Turn the lines from the one containing "FITS header cards" through the end of the records into a Markdown table with the columns Row and Line, where Row numbers each line in order and Line holds its text. Leave out blank lines.

--*--

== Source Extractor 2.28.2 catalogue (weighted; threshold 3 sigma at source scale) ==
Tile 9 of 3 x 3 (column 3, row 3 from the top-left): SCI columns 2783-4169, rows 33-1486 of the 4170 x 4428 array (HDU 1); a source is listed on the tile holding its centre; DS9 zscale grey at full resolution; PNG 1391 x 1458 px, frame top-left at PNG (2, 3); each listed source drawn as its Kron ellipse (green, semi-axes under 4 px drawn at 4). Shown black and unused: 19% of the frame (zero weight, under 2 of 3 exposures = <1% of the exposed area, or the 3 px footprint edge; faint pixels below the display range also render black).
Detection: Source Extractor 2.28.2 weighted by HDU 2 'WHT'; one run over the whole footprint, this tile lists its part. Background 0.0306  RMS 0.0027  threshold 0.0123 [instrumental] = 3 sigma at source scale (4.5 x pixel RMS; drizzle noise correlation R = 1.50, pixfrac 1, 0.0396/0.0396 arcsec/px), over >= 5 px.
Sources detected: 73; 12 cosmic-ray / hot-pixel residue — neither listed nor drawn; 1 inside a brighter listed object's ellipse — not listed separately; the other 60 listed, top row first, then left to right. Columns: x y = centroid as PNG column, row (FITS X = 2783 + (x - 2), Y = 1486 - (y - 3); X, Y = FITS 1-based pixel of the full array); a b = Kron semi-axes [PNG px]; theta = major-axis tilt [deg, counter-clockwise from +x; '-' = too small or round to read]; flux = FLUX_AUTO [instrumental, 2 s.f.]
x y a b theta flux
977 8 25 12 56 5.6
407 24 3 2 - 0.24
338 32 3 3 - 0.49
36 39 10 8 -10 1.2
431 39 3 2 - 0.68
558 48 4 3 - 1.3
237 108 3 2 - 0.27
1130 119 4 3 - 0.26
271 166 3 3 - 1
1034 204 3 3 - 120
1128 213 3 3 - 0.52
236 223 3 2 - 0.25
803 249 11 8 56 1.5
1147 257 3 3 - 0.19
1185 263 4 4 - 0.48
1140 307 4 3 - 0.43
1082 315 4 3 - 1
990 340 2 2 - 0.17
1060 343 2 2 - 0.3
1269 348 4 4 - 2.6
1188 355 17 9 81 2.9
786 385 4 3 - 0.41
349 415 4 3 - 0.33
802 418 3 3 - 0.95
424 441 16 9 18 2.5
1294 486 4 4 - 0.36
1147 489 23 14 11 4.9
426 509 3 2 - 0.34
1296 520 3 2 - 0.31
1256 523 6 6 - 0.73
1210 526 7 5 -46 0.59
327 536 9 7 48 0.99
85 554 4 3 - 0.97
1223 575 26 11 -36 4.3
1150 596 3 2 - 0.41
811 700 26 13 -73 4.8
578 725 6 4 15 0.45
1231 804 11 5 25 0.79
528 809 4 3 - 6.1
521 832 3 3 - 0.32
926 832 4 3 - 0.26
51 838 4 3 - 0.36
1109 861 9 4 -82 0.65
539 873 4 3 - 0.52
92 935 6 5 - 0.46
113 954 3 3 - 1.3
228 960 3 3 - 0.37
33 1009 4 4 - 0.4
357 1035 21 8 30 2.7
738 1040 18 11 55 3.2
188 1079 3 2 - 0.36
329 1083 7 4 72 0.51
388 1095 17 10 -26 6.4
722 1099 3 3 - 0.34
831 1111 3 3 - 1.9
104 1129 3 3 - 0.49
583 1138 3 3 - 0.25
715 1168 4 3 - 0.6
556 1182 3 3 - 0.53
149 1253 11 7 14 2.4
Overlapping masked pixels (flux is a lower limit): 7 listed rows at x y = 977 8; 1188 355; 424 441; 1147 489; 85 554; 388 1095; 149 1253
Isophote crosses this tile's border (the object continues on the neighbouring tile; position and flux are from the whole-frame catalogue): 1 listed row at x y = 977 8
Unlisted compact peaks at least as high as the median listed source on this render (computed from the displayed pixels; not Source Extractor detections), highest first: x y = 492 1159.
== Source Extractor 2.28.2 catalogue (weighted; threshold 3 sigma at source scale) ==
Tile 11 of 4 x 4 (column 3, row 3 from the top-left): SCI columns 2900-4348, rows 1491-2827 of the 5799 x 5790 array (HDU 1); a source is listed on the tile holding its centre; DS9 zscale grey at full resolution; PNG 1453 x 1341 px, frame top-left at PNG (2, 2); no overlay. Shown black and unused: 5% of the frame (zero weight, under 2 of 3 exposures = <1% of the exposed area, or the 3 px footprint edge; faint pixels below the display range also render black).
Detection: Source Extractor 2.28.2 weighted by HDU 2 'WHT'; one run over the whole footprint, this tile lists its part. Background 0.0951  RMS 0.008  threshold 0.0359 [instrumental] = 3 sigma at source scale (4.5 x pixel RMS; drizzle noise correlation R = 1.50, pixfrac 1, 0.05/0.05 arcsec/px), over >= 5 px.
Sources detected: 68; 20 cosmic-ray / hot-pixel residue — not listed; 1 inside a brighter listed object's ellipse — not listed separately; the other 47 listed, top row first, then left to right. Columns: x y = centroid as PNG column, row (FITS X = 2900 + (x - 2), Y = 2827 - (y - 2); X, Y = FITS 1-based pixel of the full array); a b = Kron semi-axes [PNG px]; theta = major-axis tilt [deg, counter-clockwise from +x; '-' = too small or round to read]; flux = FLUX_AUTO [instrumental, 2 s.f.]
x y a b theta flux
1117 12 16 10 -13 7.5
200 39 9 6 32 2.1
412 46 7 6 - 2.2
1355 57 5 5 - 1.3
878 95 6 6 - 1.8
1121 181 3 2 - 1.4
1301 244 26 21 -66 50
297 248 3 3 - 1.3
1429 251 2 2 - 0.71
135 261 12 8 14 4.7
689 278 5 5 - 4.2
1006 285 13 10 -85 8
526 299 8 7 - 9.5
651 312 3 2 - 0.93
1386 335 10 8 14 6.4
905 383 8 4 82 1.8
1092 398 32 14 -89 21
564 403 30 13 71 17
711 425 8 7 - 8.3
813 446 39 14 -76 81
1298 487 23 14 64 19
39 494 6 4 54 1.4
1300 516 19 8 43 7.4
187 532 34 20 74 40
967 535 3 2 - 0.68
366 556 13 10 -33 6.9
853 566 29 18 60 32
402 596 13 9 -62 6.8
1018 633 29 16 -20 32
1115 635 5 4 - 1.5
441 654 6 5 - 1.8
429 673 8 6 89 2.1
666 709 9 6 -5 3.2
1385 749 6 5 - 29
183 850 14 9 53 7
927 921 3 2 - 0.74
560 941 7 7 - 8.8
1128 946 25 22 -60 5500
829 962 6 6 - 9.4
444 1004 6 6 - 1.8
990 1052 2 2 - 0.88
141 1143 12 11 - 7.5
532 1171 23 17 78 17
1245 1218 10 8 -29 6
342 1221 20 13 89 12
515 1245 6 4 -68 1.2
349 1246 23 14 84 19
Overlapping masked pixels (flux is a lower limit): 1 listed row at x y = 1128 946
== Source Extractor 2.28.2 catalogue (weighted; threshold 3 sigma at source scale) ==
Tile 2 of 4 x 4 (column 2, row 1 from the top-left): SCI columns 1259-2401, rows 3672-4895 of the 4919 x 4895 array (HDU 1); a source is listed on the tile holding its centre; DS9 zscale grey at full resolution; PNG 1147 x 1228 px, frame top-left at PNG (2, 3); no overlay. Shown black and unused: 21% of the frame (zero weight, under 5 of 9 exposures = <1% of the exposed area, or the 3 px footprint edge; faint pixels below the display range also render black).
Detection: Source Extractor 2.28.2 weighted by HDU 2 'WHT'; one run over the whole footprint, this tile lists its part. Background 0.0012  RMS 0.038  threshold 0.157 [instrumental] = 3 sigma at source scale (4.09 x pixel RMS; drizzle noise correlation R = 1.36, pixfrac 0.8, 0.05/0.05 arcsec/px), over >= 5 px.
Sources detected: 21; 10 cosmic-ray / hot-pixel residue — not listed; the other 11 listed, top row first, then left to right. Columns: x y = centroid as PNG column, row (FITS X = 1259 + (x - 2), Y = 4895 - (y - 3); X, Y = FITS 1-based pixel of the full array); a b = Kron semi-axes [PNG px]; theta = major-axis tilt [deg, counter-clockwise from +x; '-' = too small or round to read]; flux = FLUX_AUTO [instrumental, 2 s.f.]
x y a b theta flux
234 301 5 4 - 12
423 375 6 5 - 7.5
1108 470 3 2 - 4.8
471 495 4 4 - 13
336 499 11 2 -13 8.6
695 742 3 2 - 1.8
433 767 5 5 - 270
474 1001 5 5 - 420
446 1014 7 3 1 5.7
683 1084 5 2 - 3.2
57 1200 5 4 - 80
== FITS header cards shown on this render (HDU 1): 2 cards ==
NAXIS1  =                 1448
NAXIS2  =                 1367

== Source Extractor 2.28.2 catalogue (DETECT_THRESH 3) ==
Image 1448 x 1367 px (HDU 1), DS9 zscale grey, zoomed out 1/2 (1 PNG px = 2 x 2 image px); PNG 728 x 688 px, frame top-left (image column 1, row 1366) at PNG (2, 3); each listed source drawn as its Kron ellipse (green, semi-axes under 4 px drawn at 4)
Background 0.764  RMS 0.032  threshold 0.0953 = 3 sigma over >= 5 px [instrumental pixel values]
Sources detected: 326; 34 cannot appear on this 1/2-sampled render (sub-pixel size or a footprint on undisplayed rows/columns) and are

--*--

**COMPLETED EXERCISE**
| Row | Line |
|---|---|
| 1 | == FITS header cards shown on this render (HDU 1): 2 cards == |
| 2 | NAXIS1  =                 1448 |
| 3 | NAXIS2  =                 1367 |
| 4 | == Source Extractor 2.28.2 catalogue (DETECT_THRESH 3) == |
| 5 | Image 1448 x 1367 px (HDU 1), DS9 zscale grey, zoomed out 1/2 (1 PNG px = 2 x 2 image px); PNG 728 x 688 px, frame top-left (image column 1, row 1366) at PNG (2, 3); each listed source drawn as its Kron ellipse (green, semi-axes under 4 px drawn at 4) |
| 6 | Background 0.764  RMS 0.032  threshold 0.0953 = 3 sigma over >= 5 px [instrumental pixel values] |
| 7 | Sources detected: 326; 34 cannot appear on this 1/2-sampled render (sub-pixel size or a footprint on undisplayed rows/columns) and are |